Encourage and Educate Americans To Purchase Products ‘Made in the USA’

Sadly, American consumers are motivated by one criteria when making a purchase; the retail price. It is crucial to note that all purchases have not just a retail price but a social and political price as well. You may be saving a few dollars by buying the imported product but please consider the social implications as well. Every dollar spent domestically has a multiplier affect. The baker pays the bricklayer, who pays the butcher, who pays his rent, etc. Once the dollar is spent on an imported product, the multiplier affect dies. Consider a simple fact. For every three dollars each American spends on domestic products, it equates to 10,000 jobs created or maintained. That is as simple as a bottle of wine or six pack of beer. During these traumatic times, each purchase carries a crucial power to influence and improve economic change. Please look for or ask for Made in America products.


Address the Economic, Social and Political Hardships due to Imbalanced Trade

Lately, there has been considerable banter about the trade deficit with China. But it reflects only a slice of the big picture. We currently run trade deficits with 13 of our top 15 trading partners. For 2018 our trade deficit has approximated $800 billion dollars. This is the equivalent of about 3.5% of our GDP. In other words, it is like shipping 3.5% of our economy overseas every year. A trade deficit is a job deficit. In other words, we employ millions overseas via our purchase while not receiving in-like-kind from our trading partners. Manufacturing jobs generally pay better than those in the service sector and they tend to provide better benefits such as health care and retirement investments.
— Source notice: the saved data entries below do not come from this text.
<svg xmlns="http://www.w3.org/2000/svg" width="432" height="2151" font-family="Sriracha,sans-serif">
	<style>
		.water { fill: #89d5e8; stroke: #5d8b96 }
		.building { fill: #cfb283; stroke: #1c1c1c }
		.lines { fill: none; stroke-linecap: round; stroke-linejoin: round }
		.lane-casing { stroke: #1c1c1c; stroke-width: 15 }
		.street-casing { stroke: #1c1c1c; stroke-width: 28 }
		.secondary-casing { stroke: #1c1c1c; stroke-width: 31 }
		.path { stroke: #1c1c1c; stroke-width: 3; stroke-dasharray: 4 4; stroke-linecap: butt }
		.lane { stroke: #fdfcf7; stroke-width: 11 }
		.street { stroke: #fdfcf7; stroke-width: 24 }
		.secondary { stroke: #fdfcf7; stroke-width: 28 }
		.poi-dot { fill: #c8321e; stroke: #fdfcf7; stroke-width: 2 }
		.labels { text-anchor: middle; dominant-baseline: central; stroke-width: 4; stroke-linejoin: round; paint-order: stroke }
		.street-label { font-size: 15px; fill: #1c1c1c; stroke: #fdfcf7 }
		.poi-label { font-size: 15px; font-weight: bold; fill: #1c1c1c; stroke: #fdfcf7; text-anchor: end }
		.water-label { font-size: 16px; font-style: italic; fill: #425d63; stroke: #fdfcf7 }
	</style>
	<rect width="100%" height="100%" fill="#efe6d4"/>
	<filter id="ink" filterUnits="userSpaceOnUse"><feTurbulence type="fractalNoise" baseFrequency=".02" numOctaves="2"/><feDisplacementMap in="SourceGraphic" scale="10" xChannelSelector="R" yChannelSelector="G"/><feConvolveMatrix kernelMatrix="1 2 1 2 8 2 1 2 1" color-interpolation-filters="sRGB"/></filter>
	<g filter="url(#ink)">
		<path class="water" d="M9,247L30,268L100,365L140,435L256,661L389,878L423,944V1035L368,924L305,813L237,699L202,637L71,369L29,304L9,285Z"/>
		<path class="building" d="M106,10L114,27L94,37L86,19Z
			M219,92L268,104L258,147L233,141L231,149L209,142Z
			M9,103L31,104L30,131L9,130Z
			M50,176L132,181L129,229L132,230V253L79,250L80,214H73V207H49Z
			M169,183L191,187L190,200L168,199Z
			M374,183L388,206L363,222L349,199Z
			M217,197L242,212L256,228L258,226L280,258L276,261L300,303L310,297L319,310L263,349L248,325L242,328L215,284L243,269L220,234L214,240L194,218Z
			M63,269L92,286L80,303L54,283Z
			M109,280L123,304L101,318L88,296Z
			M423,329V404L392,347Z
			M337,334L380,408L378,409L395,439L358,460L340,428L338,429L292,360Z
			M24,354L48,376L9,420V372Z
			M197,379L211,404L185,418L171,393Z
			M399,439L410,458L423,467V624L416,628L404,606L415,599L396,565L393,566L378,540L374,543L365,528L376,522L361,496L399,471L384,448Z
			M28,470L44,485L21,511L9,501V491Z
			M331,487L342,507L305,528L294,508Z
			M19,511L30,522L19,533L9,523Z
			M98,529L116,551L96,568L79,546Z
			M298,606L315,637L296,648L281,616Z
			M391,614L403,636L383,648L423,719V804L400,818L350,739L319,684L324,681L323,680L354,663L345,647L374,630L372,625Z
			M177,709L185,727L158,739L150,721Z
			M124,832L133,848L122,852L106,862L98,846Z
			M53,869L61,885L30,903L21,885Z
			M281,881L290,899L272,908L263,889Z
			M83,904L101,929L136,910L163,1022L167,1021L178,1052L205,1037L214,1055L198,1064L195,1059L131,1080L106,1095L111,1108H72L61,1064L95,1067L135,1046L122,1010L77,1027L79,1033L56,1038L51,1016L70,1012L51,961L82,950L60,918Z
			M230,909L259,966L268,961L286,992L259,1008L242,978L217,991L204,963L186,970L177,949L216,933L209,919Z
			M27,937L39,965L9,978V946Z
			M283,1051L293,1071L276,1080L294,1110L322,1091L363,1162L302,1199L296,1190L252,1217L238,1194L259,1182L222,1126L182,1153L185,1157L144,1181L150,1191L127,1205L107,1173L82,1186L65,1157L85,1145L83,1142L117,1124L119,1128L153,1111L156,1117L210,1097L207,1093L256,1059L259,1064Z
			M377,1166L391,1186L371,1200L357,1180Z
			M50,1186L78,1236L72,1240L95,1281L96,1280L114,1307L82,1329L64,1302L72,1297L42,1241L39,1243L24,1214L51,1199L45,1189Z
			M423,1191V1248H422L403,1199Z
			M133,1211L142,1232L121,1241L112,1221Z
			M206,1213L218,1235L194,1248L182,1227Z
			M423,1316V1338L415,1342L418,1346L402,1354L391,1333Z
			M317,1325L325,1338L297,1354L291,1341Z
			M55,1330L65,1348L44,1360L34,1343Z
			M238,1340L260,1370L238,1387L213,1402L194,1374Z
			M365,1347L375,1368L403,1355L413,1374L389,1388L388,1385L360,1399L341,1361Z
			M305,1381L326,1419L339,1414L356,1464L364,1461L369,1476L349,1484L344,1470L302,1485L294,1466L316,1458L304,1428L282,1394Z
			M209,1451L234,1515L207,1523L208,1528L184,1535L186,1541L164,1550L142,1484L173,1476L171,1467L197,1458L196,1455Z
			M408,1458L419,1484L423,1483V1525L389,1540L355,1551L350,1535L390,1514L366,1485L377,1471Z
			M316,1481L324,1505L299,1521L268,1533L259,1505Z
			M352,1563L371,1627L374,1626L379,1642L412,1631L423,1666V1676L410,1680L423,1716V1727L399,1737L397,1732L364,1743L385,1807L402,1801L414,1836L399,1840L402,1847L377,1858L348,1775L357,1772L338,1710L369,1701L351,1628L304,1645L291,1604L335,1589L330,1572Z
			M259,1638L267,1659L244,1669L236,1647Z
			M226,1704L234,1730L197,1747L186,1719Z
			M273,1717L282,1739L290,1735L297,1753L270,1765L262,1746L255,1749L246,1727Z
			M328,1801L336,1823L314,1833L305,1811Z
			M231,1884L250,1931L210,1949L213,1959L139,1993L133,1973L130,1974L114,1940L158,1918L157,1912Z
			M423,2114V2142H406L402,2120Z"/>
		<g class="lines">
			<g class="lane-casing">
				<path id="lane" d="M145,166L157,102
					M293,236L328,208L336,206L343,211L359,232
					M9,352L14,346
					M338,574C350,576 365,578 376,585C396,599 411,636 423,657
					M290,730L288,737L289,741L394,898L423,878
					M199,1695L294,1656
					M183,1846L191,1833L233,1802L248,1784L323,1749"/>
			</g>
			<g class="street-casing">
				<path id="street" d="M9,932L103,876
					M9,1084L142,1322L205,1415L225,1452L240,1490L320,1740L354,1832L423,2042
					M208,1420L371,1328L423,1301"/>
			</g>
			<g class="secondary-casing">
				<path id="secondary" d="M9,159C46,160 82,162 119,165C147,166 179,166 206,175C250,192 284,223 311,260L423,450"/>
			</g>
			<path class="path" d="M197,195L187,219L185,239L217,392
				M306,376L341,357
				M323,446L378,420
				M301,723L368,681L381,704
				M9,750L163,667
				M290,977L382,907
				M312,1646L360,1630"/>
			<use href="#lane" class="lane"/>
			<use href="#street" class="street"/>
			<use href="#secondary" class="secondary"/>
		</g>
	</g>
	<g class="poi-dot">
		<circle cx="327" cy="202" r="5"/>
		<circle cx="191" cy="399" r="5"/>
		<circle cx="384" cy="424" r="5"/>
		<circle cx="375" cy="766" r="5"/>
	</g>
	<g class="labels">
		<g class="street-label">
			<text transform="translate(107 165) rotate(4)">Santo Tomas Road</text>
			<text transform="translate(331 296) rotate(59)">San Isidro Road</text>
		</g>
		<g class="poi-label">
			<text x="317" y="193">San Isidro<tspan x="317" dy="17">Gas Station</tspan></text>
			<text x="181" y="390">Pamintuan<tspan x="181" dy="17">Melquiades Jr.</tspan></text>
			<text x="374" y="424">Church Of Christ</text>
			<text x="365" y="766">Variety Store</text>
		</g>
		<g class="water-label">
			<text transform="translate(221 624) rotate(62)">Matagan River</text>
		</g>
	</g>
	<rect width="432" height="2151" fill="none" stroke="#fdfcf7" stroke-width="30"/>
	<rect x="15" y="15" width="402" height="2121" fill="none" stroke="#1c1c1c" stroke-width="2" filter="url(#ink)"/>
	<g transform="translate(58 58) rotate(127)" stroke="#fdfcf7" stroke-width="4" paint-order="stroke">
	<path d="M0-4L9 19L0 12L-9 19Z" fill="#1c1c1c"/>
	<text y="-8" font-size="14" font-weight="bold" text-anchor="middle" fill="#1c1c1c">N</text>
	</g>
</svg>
We have always been a country where the middle class has been vibrant. Our social (and therefore, our economic and political) fabric requires opportunity; please do your part to provide it.


Recognize and Support ‘Made in America’ Companies

Most Americans are shocked by this statistic: America makes more than Japan and Germany COMBINED. Yes, America still makes stuff and products are everywhere, even in dollar stores and discount stores. The key is to look for them. Next to your home, the largest purchase one makes is an automobile. Even though many Americans harbor negative perceptions regarding quality, the Big 3 do quite well especially when compared to European imports. J.D. Powers 2019 Initial Quality Study showed that Ford, Chevy and Dodge fared better than the industry average while BMW, Audi, Volkswagen, Volvo, Land Rover and Jaguar lagged drastically behind. Besides automobiles, we still make large ticket items such as washers, refrigerators, camper trailers, boilers and farm machinery. The bottom line is to ask for (demand?) American products and purchase accordingly.


Moderate the Trade Deficit

Since 1988 our trade deficit has grown dramatically. This has been caused by two reasons; American companies moving overseas and due to consumers malaise on a product’s home base. Each decade the gap has becomes more and more pronounced. In 1988 our deficit was 118 billion dollars. Ten years later that number ballooned to $230 billion, an increase of 95%. By 2008 our deficit reached $816 billion, an increase of 355%. We continue to run deficits in that range ever since. Now that we are in the midst of an extraordinary economic melt down, the need to stimulate our economy is even more pronounced. It is our duty, as Americans, to consciously make decisions that help our neighbors. Yes, think local, buy local but that needs to be amended to think American, buy American.